* [Problem to work on]
Would you transcribe the entries below, beginning at the line with "загрузка карты..." and ending after the line with "ESTADOS DEPRESSIVOS.", exactly, with no picture and nothing more?

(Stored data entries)

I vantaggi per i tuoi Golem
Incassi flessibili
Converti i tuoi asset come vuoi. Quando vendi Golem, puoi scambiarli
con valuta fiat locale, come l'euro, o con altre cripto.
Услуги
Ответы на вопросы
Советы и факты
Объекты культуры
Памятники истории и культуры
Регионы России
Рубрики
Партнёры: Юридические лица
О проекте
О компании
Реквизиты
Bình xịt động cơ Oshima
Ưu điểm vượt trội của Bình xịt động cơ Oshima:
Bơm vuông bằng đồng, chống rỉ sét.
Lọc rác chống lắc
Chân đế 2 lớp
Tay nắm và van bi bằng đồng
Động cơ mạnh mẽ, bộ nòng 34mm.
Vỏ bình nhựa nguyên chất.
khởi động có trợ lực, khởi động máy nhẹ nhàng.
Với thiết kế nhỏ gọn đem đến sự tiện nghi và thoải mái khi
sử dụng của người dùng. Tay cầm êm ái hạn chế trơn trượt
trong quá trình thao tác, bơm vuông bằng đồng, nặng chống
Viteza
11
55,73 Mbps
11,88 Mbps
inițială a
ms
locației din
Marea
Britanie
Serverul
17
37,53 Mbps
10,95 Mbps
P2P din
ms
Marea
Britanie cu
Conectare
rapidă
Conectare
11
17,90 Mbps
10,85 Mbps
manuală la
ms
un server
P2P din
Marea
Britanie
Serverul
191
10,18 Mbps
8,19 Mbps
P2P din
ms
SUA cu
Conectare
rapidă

--

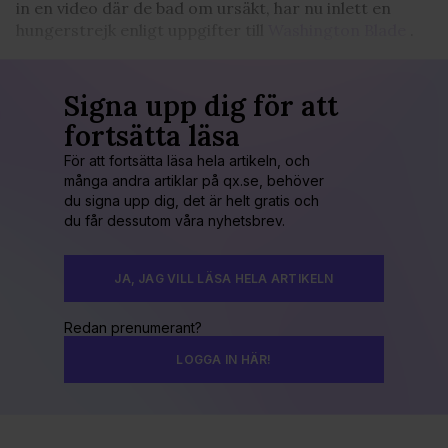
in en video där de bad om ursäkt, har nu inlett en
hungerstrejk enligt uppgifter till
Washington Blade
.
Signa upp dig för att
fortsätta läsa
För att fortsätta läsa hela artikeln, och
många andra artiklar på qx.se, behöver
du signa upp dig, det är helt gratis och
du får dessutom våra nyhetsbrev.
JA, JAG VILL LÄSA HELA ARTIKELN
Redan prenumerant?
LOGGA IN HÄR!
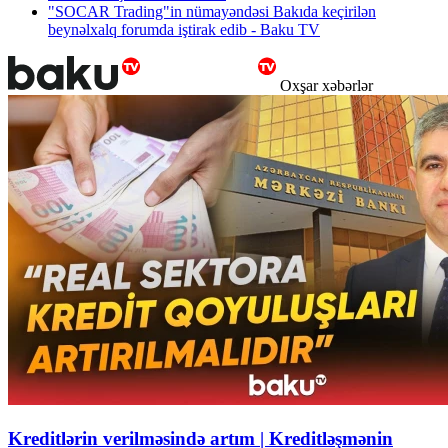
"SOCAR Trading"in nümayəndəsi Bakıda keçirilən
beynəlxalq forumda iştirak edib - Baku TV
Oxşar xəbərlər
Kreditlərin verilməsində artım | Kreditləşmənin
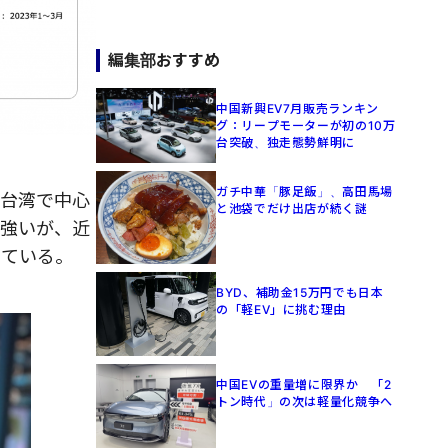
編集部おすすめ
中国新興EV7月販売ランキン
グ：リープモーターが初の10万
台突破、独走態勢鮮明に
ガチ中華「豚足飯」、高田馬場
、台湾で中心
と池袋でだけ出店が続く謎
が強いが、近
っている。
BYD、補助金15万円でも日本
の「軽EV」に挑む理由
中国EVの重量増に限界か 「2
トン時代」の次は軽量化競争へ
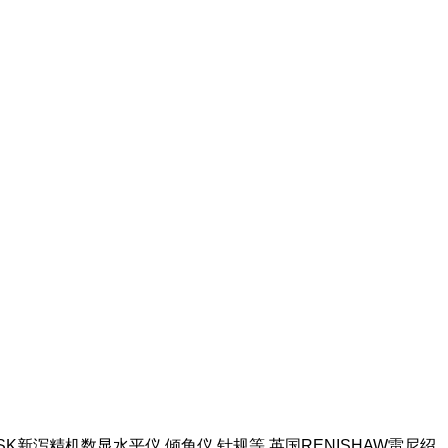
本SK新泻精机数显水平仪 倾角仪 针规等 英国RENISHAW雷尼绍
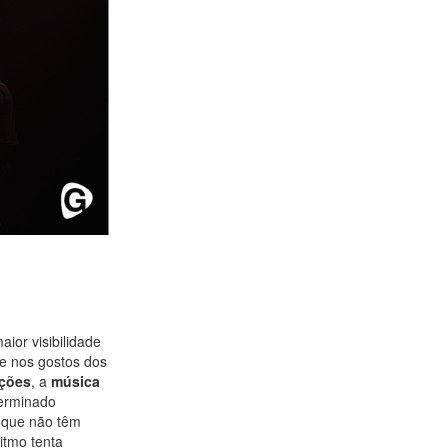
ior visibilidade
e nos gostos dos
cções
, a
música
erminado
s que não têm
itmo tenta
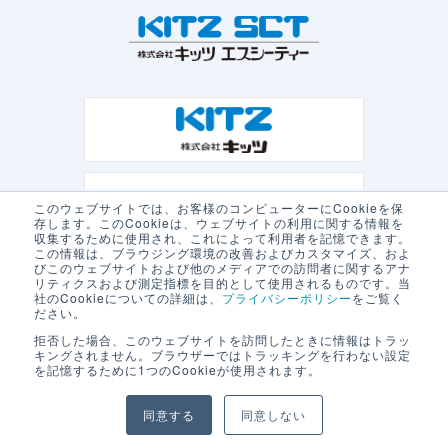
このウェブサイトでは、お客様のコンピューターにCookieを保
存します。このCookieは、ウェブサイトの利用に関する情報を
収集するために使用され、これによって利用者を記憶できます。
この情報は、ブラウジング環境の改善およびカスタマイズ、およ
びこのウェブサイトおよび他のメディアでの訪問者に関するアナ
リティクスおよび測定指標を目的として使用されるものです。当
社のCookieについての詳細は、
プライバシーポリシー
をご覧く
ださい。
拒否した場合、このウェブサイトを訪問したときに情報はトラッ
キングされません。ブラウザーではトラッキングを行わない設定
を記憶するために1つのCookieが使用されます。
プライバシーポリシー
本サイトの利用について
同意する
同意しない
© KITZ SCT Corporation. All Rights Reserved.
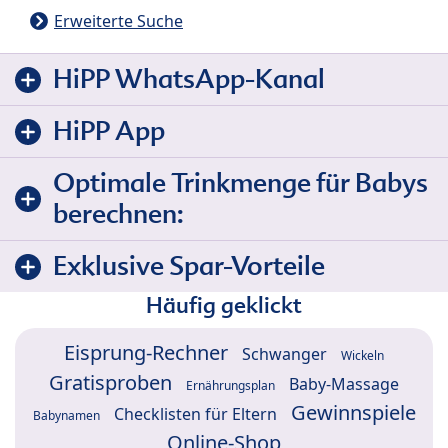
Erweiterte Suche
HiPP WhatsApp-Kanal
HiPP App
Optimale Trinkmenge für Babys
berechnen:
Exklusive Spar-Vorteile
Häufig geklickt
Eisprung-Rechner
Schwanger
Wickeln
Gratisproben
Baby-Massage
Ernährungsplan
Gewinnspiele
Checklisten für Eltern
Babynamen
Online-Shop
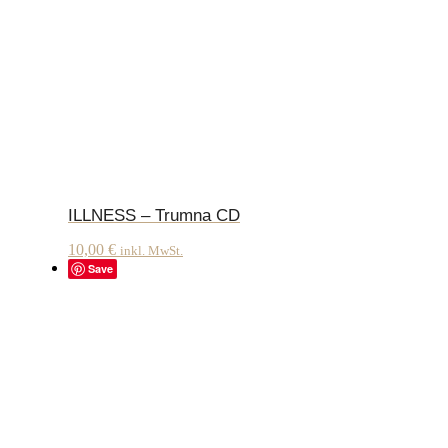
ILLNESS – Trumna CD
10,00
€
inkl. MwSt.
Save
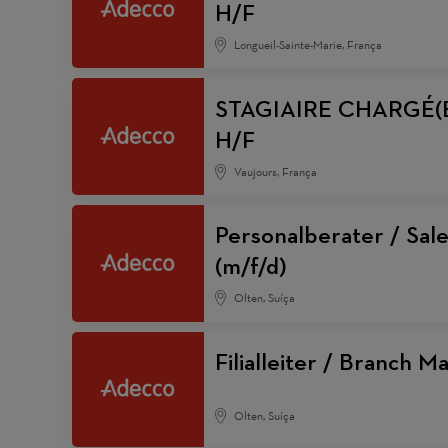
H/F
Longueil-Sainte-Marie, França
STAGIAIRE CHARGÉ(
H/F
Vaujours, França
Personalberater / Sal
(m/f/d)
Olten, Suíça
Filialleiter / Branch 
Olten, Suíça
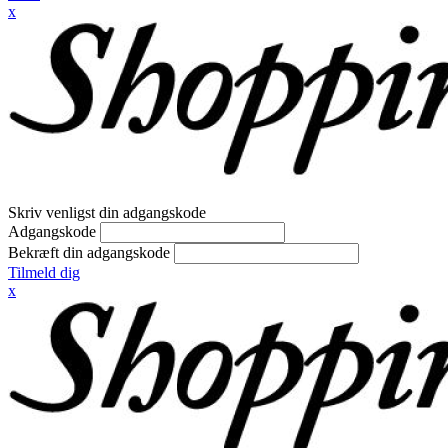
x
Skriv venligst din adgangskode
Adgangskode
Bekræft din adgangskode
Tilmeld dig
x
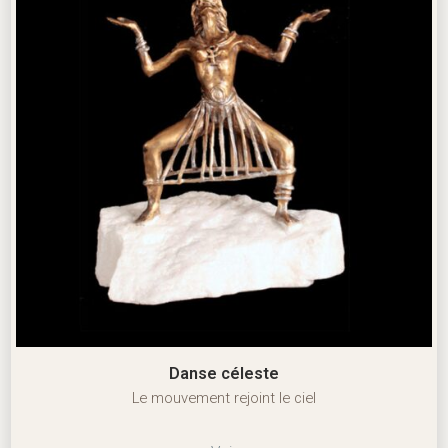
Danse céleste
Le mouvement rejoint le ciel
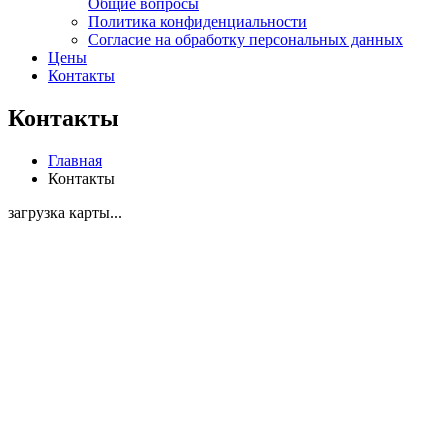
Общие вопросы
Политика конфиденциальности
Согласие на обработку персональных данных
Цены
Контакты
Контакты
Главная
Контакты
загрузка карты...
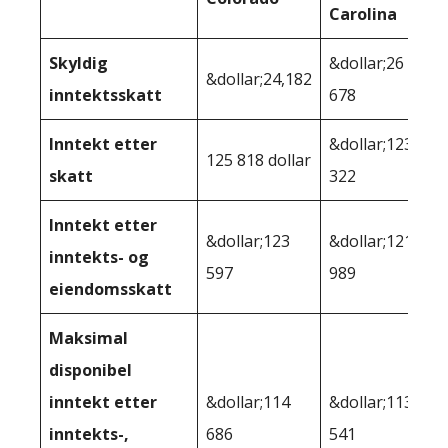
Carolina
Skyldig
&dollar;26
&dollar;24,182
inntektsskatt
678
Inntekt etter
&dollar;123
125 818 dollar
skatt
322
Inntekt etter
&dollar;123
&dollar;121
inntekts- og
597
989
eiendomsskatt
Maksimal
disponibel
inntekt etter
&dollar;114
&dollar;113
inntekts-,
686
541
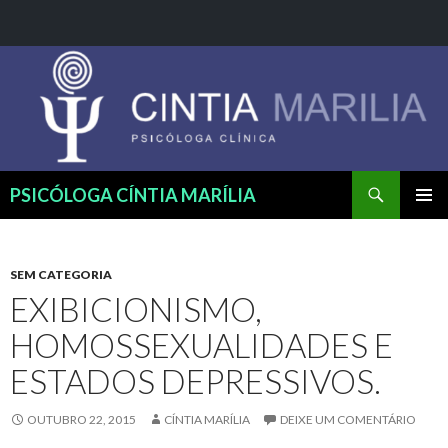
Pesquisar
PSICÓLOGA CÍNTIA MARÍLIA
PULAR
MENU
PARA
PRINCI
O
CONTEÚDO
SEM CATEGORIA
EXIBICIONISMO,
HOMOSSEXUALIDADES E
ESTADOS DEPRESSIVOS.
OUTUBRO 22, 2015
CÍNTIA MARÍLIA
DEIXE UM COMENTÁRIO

* [Response to the task]
загрузка карты...
Carolina
Skyldig
&dollar;26
&dollar;24,182
inntektsskatt
678
Inntekt etter
&dollar;123
125 818 dollar
skatt
322
Inntekt etter
&dollar;123
&dollar;121
inntekts- og
597
989
eiendomsskatt
Maksimal
disponibel
inntekt etter
&dollar;114
&dollar;113
inntekts-,
686
541
Pesquisar
PSICÓLOGA CÍNTIA MARÍLIA
PULAR
MENU
PARA
PRINCI
O
CONTEÚDO
SEM CATEGORIA
EXIBICIONISMO,
HOMOSSEXUALIDADES E
ESTADOS DEPRESSIVOS.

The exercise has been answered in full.